= Beginning of Section =

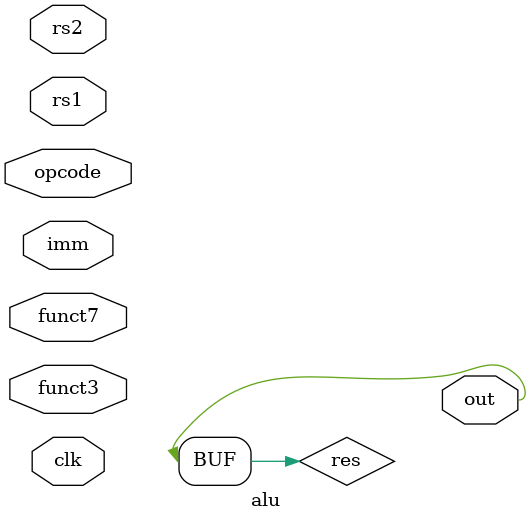
<source format=v>
module alu(
	input clk,
	input funct3,
	input funct7,
	input rs1,
	input rs2,
	input opcode,
	input imm,
	output out
);

always @(posedge clk) 
	begin
		if (!rst)
			begin
				funt3 <= 32'b0;
				funt7 <= 32'b0;
			end
	end

assign out = res;

endmodule
</source>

= End of Section =

_Instruction_
Set the entries down again exactly. Do not include the images.

_Exercise output_
<source format=v>
module alu(
	input clk,
	input funct3,
	input funct7,
	input rs1,
	input rs2,
	input opcode,
	input imm,
	output out
);

always @(posedge clk) 
	begin
		if (!rst)
			begin
				funt3 <= 32'b0;
				funt7 <= 32'b0;
			end
	end

assign out = res;

endmodule
</source>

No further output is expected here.